Certains maîtres d’ouvrage, notamment des gros opérateurs qui disposent de leurs propres CCAG (tels la SNCF ou la RATP), ont intégré des clauses qu’ils trouvaient intéressantes dans leur CCAP. On retrouve par exemple l’introduction de la gestion des prix nouveaux ou les plafonds de pénalités de retard à 10 %. Concernant ce dernier point, les maîtres d’ouvrage ont compris que ce système de plafond a un impact sur l’offre financière de l’opérateur économique qui va limiter les éventuelles provisions permettant la couverture du risque. Et en plus, cela ne signifie pas un ouvrage de moins bonne qualité ou que les délais ne seront pas respectés. Nous avons tout autant intérêt à respecter les délais pour rester dans le cadre de notre offre financière, optimiser le temps de mobilisation des équipes et envisager plus sereinement la projection de celles-ci sur les futurs projets. Les acheteurs intègrent également de plus en plus le paiement à l’avancement mais il est dommage de constater que beaucoup ne prennent pas encore la mesure de l’importance des avances et du paiement mensuel alors que la mobilisation du maître d’œuvre est effective dès le lendemain de la notification du marché avec des contraintes planning très fortes et un gros travail d’appropriation du projet. Par ailleurs, quand nous avons le rôle d’assistant à maîtrise d’ouvrage, nous essayons de sensibiliser les acheteurs sur ce CCAG MOE, et parfois nous arrivons à faire passer quelques éléments dans les CCAP.

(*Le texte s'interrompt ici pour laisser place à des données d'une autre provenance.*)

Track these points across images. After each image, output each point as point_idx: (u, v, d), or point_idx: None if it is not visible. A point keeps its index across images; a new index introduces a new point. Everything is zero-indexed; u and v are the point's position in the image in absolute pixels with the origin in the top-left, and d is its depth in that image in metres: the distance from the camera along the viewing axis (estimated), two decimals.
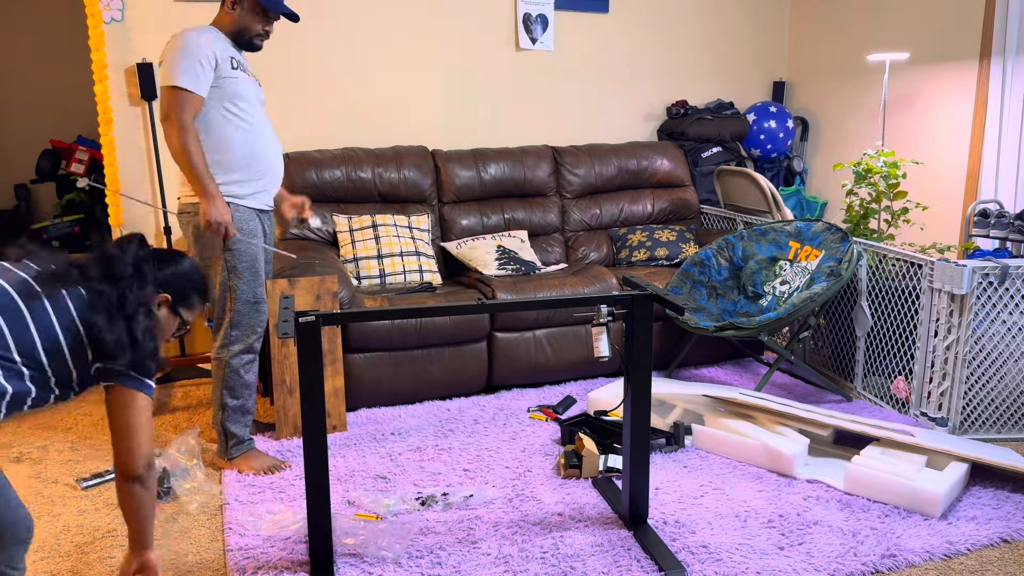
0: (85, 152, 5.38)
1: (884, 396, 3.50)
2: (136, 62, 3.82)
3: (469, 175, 4.18)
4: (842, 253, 3.40)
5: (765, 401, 3.11)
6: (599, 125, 4.77)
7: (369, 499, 2.64)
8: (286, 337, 2.15)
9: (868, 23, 4.57)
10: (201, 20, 3.91)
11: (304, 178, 3.88)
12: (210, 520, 2.58)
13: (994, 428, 3.20)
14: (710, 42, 4.94)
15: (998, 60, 3.84)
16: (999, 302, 3.07)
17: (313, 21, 4.11)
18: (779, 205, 4.10)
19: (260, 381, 3.64)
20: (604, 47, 4.70)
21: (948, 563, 2.33)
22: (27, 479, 2.87)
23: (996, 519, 2.55)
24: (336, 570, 2.28)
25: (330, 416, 3.23)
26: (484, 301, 2.38)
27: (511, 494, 2.72)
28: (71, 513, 2.63)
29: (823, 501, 2.67)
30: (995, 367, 3.13)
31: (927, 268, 3.19)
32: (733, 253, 3.80)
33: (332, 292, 3.16)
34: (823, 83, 4.92)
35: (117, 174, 3.89)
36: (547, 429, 3.25)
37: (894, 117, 4.43)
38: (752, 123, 4.83)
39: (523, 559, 2.33)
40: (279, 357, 3.11)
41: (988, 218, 3.59)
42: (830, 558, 2.33)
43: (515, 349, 3.61)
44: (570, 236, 4.38)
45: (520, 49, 4.53)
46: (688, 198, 4.58)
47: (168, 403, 3.59)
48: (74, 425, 3.36)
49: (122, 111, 3.88)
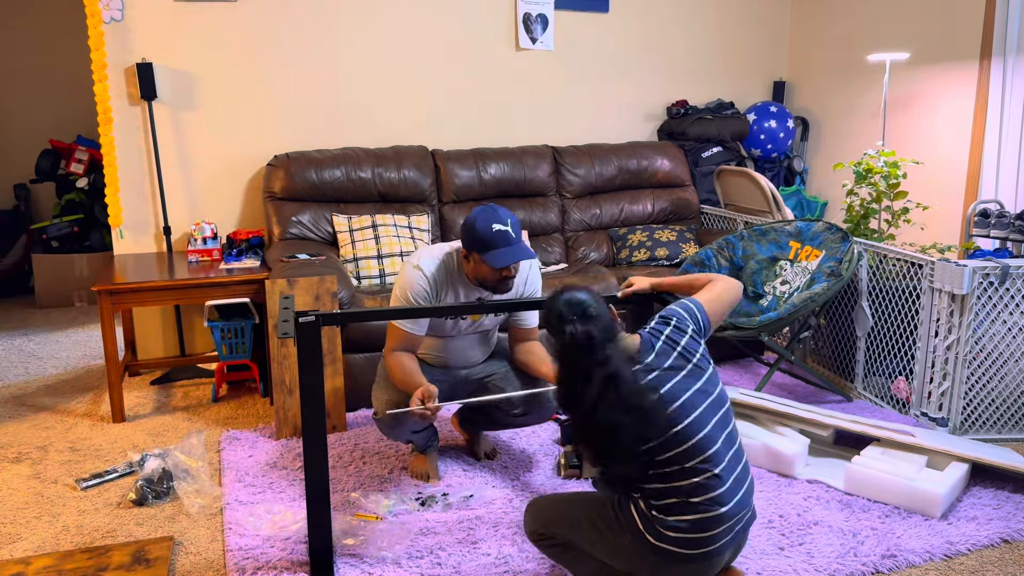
0: (85, 152, 5.38)
1: (884, 396, 3.50)
2: (136, 62, 3.82)
3: (469, 175, 4.17)
4: (842, 253, 3.40)
5: (765, 401, 3.11)
6: (599, 125, 4.77)
7: (369, 499, 2.64)
8: (286, 337, 2.15)
9: (868, 23, 4.56)
10: (201, 20, 3.92)
11: (304, 178, 3.88)
12: (210, 520, 2.58)
13: (994, 428, 3.20)
14: (710, 42, 4.94)
15: (998, 60, 3.84)
16: (999, 302, 3.07)
17: (313, 21, 4.10)
18: (779, 205, 4.10)
19: (260, 381, 3.65)
20: (604, 47, 4.70)
21: (948, 563, 2.33)
22: (27, 479, 2.87)
23: (996, 519, 2.55)
24: (336, 570, 2.28)
25: (330, 416, 3.22)
26: (484, 301, 2.38)
27: (511, 494, 2.72)
28: (71, 513, 2.63)
29: (823, 501, 2.67)
30: (995, 367, 3.12)
31: (927, 268, 3.19)
32: (733, 253, 3.80)
33: (332, 292, 3.16)
34: (823, 83, 4.92)
35: (116, 174, 3.89)
36: (547, 429, 3.25)
37: (894, 117, 4.43)
38: (752, 123, 4.82)
39: (523, 559, 2.33)
40: (279, 357, 3.11)
41: (988, 218, 3.58)
42: (830, 558, 2.33)
43: None
44: (570, 236, 4.38)
45: (520, 49, 4.53)
46: (688, 198, 4.57)
47: (168, 403, 3.59)
48: (74, 425, 3.35)
49: (122, 111, 3.88)
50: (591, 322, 1.85)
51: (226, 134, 4.04)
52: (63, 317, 5.03)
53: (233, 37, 3.98)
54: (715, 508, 1.86)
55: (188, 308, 4.10)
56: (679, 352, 1.97)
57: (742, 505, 1.92)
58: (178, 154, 3.98)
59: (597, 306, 1.90)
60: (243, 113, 4.05)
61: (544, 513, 2.11)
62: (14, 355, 4.31)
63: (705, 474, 1.87)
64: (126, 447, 3.12)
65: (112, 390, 3.34)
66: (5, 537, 2.49)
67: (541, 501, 2.16)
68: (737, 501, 1.90)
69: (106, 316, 3.30)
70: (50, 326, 4.84)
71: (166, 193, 3.98)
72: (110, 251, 5.11)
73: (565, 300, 1.89)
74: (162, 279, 3.38)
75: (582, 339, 1.82)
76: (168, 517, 2.60)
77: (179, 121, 3.96)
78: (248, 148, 4.08)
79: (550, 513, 2.10)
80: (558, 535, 2.08)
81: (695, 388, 1.93)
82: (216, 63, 3.97)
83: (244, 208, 4.12)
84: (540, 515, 2.12)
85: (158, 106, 3.91)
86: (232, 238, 3.82)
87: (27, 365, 4.15)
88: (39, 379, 3.94)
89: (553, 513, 2.09)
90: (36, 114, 5.80)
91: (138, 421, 3.38)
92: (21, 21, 5.69)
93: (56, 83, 5.79)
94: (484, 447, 3.01)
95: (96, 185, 5.31)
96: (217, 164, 4.05)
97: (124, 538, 2.47)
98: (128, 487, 2.78)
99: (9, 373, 4.03)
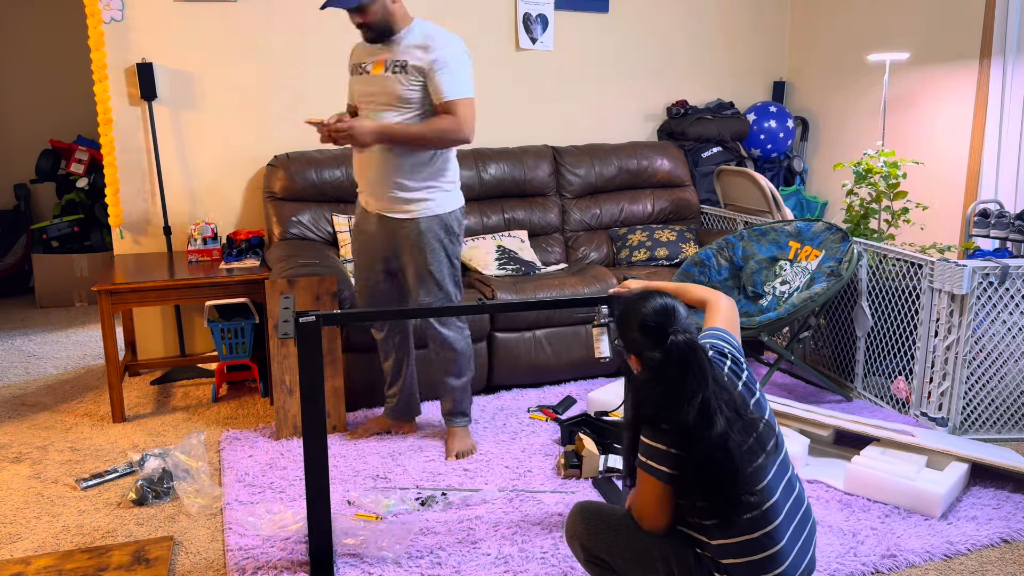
0: (85, 152, 5.37)
1: (884, 396, 3.50)
2: (136, 62, 3.82)
3: (469, 175, 4.17)
4: (842, 253, 3.40)
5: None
6: (599, 125, 4.77)
7: (369, 499, 2.64)
8: (286, 337, 2.15)
9: (868, 23, 4.56)
10: (201, 20, 3.92)
11: (304, 178, 3.88)
12: (210, 520, 2.58)
13: (994, 428, 3.20)
14: (710, 42, 4.94)
15: (998, 60, 3.84)
16: (999, 302, 3.07)
17: (313, 20, 4.10)
18: (779, 205, 4.10)
19: (260, 381, 3.65)
20: (604, 47, 4.70)
21: (948, 563, 2.33)
22: (27, 479, 2.87)
23: (996, 519, 2.55)
24: (336, 570, 2.28)
25: (330, 416, 3.22)
26: (484, 301, 2.39)
27: (511, 494, 2.72)
28: (71, 513, 2.63)
29: (823, 501, 2.67)
30: (995, 367, 3.12)
31: (927, 268, 3.19)
32: (733, 253, 3.80)
33: (332, 292, 3.16)
34: (823, 83, 4.92)
35: (117, 174, 3.89)
36: (547, 429, 3.25)
37: (894, 117, 4.43)
38: (752, 123, 4.82)
39: (523, 559, 2.33)
40: (279, 357, 3.11)
41: (988, 218, 3.58)
42: (830, 558, 2.33)
43: (515, 349, 3.61)
44: (570, 236, 4.38)
45: (520, 49, 4.53)
46: (688, 198, 4.58)
47: (168, 403, 3.59)
48: (74, 425, 3.35)
49: (122, 111, 3.88)
50: (692, 331, 1.75)
51: (226, 134, 4.04)
52: (63, 317, 5.04)
53: (233, 37, 3.98)
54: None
55: (188, 308, 4.10)
56: (744, 384, 1.82)
57: (804, 573, 1.81)
58: (178, 154, 3.98)
59: (687, 315, 1.80)
60: (243, 113, 4.05)
61: (607, 535, 1.85)
62: (14, 355, 4.31)
63: (766, 552, 1.72)
64: (126, 447, 3.12)
65: (112, 390, 3.34)
66: (5, 537, 2.49)
67: (602, 515, 1.89)
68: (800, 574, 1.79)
69: (106, 316, 3.30)
70: (50, 326, 4.84)
71: (166, 193, 3.98)
72: (110, 251, 5.12)
73: (659, 307, 1.80)
74: (162, 279, 3.38)
75: (687, 347, 1.70)
76: (168, 517, 2.60)
77: (179, 121, 3.96)
78: (248, 148, 4.08)
79: (617, 540, 1.83)
80: (619, 568, 1.83)
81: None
82: (216, 63, 3.97)
83: (244, 208, 4.13)
84: (602, 535, 1.85)
85: (158, 106, 3.91)
86: (232, 238, 3.82)
87: (27, 365, 4.15)
88: (39, 379, 3.94)
89: (622, 541, 1.83)
90: (36, 114, 5.80)
91: (138, 421, 3.38)
92: (21, 21, 5.69)
93: (56, 83, 5.79)
94: (458, 446, 3.02)
95: (96, 185, 5.31)
96: (217, 164, 4.05)
97: (124, 538, 2.48)
98: (128, 487, 2.78)
99: (9, 373, 4.03)
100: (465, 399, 3.07)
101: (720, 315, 2.05)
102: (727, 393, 1.73)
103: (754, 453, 1.72)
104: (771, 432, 1.78)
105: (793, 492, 1.81)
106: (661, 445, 1.71)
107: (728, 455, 1.67)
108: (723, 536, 1.73)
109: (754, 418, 1.75)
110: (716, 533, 1.74)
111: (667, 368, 1.71)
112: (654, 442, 1.72)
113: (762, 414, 1.79)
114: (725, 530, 1.73)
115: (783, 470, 1.79)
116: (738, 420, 1.71)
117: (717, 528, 1.73)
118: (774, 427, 1.80)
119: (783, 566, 1.74)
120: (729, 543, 1.73)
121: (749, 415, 1.75)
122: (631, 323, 1.82)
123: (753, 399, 1.81)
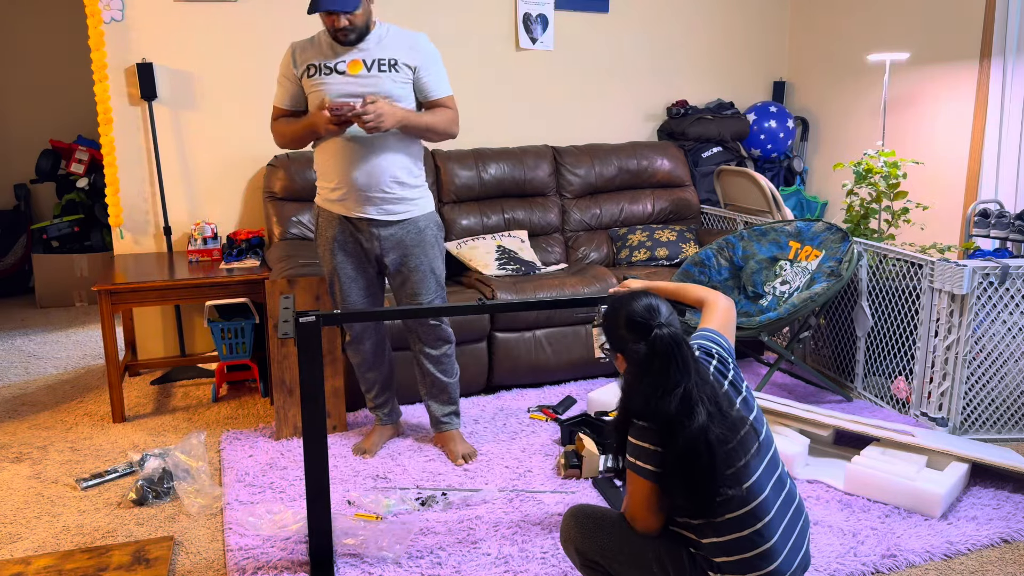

Que faut-il faire, selon vous, pour que les acheteurs publics prennent la pleine mesure de ce CCAG MOE ?

Mon souhait est vraiment que, passé le 1er octobre, les acheteurs comprennent le potentiel et les synergies que leur apportent le nouveau CCAG MOE et l’utilisent, quitte à apporter des dérogations dans les documents particuliers des marchés. Pour cela, il va falloir faire un vrai effort de pédagogie, car, aujourd’hui encore, beaucoup d’erreurs dans les contrats de MOE sont dues à la mauvaise connaissance de ces contrats. Par exemple, pour beaucoup, le prix provisoire qui devient définitif ne veut rien dire.

Autre problématique : les acheteurs gèrent le contrat de MOE comme un contrat de prestation intellectuelle alors que finalement, c’est un contrat à mi-chemin entre la PI et les travaux. Il a toutes les contraintes du contrat de travaux avec des responsabilités extrêmement lourdes puisque le MOE est assimilé à un constructeur et sur une durée qui peut être très importantes (six ou sept ans pour une grosse infrastructure).